İnme 3 Dakikada 1 Ölüme Neden Oluyor!

Türk Nöroloji Derneği'nin Genel Sekreteri Doçent Dr. Şerefnur Öztürk, dünyada her üç dakikada bir kişinin, beyin damarlarındaki kanamanın yol açtığı inme nedeniyle yaşamını kaybettiğini bildirdi.

Belek'te yapılan 45. Ulusal Nöroloji Kongresi'ni düzenleyen Türk Nöroloji Derneği'nin Genel Sekreteri ve Ankara Numune Eğitim ve Araştırma Hastanesi 1. Nöroloji Kliniği Şef Yardımcısı Doçent Dr. Şerefnur Öztürk, nörolojik hastalıklarda çağın gelişmelerine bağlı olarak tüm dünyada artış görüldüğünü söyledi.

Buna, ''risk faktörlerinin globalleşmesi'' denilebileceğini vurgulayan Öztürk, insanların benzer şekilde, benzer ortamlarda yaşadığını, eğlendiğini ve hayatlarını sürdürdüğünü, beslenme şekillerinin neredeyse tüm dünyada aynı olduğunu kaydetti.

Son yıllarda inme hastalığının da buna paralel artış gösterdiğini anlatan Öztürk, beyin damarlarında kanama sonucu ortaya çıkan inmenin, her 3 dakikada bir kişinin ölümüne yol açtığını söyledi.

Yüksek tansiyon, kan lipidlerinin yüksekliği, şeker hastalığı, hareketsizlik, kötü beslenme, sigara kullanımı, ağır alkol tüketimi, kalp hastalıkları, kalp ritm bozuklukları, enfarktüs, obezite, stres ve migrenin inmeye yol açabildiğine işaret eden Öztürk, şöyle konuştu;

İnme gelen hasta ilk üç saatte tam donanımlı bir hastaneye yetiştirilirse, yaşam fonksiyonları, kimyasal bir ilaç tedavisi uygulanarak geri döndürülebiliyor.
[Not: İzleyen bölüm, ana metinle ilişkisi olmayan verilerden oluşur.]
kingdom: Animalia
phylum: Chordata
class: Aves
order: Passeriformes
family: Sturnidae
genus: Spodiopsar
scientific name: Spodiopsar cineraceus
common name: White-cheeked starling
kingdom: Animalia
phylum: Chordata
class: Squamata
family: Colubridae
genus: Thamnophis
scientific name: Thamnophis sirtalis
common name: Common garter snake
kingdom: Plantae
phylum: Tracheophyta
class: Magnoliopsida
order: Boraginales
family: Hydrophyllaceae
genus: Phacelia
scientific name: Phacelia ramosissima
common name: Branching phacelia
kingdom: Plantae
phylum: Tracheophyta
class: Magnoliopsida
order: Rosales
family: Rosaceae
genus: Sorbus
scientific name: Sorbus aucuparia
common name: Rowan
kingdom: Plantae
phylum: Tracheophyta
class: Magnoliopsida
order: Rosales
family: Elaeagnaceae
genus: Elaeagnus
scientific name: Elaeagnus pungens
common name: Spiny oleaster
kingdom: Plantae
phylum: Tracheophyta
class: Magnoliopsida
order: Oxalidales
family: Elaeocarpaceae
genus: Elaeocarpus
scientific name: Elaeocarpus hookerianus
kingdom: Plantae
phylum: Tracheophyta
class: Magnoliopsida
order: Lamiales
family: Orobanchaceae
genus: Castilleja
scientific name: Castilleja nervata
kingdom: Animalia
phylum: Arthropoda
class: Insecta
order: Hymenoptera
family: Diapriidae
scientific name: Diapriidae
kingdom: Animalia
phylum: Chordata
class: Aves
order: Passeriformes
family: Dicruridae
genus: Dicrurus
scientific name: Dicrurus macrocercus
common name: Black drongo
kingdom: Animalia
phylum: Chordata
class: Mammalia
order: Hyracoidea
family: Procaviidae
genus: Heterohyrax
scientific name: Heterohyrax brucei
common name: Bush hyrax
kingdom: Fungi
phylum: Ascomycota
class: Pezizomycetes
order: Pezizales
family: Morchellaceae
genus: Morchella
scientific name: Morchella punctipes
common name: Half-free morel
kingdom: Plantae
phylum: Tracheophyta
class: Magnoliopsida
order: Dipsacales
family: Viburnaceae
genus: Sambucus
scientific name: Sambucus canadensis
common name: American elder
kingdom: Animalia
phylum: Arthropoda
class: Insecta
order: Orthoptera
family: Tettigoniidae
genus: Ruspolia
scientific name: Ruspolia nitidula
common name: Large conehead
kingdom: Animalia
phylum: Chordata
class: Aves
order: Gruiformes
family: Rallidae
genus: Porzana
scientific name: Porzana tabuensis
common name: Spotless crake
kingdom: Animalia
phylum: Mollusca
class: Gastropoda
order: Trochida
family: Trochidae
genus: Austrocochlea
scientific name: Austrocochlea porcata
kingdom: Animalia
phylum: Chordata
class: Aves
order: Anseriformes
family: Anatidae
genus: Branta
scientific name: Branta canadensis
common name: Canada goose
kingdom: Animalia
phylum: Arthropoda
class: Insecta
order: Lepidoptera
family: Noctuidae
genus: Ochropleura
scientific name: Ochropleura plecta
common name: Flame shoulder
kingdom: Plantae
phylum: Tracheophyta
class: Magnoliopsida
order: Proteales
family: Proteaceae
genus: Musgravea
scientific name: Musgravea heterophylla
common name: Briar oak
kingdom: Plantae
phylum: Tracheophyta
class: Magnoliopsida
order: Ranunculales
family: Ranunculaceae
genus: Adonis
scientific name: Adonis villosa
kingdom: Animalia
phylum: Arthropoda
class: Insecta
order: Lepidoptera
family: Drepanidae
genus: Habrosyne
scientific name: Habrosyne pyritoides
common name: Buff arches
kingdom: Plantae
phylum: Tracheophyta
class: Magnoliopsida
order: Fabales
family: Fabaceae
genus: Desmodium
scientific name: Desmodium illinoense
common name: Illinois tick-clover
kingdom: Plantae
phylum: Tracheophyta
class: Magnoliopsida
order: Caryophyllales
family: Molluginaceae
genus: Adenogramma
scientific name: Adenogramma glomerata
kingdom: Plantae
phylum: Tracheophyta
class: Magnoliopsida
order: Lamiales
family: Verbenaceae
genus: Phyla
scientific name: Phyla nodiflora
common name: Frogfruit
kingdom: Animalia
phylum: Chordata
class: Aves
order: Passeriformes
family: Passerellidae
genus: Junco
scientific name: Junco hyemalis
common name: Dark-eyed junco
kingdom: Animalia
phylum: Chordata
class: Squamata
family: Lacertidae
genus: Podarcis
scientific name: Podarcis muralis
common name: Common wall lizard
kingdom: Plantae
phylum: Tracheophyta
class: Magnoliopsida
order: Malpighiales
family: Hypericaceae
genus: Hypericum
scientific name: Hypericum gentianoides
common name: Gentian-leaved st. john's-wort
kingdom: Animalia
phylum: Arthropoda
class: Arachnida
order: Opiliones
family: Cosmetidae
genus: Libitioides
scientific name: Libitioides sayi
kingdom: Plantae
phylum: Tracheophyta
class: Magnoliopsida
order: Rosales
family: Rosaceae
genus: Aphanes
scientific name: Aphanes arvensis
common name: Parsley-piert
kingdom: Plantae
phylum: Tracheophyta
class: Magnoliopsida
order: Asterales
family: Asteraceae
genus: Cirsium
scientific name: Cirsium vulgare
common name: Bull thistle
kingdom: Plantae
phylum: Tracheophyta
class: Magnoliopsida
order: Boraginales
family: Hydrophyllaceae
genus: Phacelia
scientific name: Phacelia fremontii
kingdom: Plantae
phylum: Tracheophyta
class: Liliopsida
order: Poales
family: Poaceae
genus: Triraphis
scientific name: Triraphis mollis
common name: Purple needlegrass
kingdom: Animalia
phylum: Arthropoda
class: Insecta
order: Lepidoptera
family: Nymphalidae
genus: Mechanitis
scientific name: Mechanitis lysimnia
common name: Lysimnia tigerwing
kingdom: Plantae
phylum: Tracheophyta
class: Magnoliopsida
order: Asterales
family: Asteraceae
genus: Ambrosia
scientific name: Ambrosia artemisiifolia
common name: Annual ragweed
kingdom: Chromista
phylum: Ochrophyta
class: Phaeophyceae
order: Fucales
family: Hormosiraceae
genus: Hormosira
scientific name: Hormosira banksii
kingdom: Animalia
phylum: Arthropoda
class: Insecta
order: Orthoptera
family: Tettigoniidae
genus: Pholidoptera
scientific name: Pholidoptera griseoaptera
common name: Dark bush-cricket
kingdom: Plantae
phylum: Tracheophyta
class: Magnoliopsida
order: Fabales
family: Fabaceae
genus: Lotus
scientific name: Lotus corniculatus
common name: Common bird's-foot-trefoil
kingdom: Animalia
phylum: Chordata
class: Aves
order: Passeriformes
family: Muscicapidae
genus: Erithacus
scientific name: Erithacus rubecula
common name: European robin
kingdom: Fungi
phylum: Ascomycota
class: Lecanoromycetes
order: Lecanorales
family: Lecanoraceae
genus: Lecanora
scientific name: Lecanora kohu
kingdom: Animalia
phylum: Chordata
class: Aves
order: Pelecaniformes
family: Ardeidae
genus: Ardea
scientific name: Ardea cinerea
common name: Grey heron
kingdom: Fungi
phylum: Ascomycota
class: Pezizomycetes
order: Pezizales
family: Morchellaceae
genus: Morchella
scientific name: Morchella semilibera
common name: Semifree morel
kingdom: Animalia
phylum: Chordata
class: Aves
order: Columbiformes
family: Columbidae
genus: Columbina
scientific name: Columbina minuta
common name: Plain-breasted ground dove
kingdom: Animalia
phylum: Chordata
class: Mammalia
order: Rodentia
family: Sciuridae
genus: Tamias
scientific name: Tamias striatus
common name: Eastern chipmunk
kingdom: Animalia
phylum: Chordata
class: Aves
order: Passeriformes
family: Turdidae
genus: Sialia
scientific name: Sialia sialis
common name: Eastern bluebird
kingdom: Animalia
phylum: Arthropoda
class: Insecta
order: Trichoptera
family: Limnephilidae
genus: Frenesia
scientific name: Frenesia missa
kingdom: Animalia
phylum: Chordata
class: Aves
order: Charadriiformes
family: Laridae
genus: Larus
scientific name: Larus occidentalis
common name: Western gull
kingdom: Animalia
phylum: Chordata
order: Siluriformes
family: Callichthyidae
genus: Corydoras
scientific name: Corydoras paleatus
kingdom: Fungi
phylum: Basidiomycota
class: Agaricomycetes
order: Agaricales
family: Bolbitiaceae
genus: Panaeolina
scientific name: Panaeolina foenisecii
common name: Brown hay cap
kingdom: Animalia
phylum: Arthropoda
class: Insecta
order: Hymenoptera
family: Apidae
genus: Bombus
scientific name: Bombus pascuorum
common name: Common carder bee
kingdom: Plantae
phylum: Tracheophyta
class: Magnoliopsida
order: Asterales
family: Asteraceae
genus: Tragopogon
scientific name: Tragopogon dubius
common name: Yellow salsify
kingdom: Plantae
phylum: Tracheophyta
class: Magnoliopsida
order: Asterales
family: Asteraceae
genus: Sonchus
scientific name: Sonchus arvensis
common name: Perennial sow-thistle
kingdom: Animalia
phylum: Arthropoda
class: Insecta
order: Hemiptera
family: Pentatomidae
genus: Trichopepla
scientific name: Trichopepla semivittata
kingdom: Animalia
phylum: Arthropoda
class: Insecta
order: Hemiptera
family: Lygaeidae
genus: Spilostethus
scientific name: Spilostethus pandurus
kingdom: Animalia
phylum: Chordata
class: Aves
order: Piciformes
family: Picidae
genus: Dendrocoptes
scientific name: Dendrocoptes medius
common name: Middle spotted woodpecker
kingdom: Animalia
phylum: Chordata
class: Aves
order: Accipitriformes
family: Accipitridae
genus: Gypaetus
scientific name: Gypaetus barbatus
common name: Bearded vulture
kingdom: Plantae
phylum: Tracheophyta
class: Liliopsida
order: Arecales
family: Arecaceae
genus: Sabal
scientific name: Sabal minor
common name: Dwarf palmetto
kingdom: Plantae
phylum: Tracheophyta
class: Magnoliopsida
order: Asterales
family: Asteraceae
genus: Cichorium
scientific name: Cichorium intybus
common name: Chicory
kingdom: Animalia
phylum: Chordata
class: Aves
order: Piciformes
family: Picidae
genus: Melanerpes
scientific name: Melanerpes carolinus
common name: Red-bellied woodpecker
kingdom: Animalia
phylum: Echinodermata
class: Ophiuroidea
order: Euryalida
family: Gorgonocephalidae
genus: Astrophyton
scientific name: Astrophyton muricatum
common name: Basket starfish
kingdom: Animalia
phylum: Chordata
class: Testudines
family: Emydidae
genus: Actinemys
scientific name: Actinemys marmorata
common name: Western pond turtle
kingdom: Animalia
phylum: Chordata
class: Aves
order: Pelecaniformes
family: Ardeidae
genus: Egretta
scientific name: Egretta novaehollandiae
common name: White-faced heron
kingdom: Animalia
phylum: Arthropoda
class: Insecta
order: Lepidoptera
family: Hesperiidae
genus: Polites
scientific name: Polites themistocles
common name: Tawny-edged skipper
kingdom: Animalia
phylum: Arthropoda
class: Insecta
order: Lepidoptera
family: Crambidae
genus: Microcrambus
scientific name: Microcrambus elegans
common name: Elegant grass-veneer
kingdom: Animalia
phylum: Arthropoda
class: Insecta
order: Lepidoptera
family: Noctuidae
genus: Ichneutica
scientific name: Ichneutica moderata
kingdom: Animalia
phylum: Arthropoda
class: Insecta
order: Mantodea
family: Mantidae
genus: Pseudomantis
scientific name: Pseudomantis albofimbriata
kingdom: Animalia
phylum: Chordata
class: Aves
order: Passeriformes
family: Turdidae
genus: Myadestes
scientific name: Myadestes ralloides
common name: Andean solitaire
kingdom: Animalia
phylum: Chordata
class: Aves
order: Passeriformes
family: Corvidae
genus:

Bunun için hastalığın başlangıç belirtilerini göz ardı etmemek gerekiyor. Örneğin hastanın bir tarafında kuvvet kaybı, uyuşma, konuşma bozukluğu, çift görme, yutma güçlüğü veya ani bayılma gibi bilinç kaybı, dengesizlik, çok şiddetli baş dönmeleri olduğunda kişinin başka nedenler aramaksızın hemen en yakın sağlık merkezine başvurması önerilir.

İnmeden korunmak için toplumda bireylerin daha ilköğretim çağından itibaren bilinçlendirilmesinin yanı sıra 112 Acil Servis'in de etkin kullanılması çok önemli. İnmeli bir hasta için 112 Acil Servis arandığında, içindeki sağlık görevlisinin hastayı donanımlı bir hastaneye hiç vakit kaybetmeden götürmesi, hatta hastaneyi arayarak iletişime geçmesi lazım. Hastanelerin de kendi organizasyonlarını tamamlayarak bu şekildeki hastaları kabul edebilecek koşulları oluşturmaları lazım.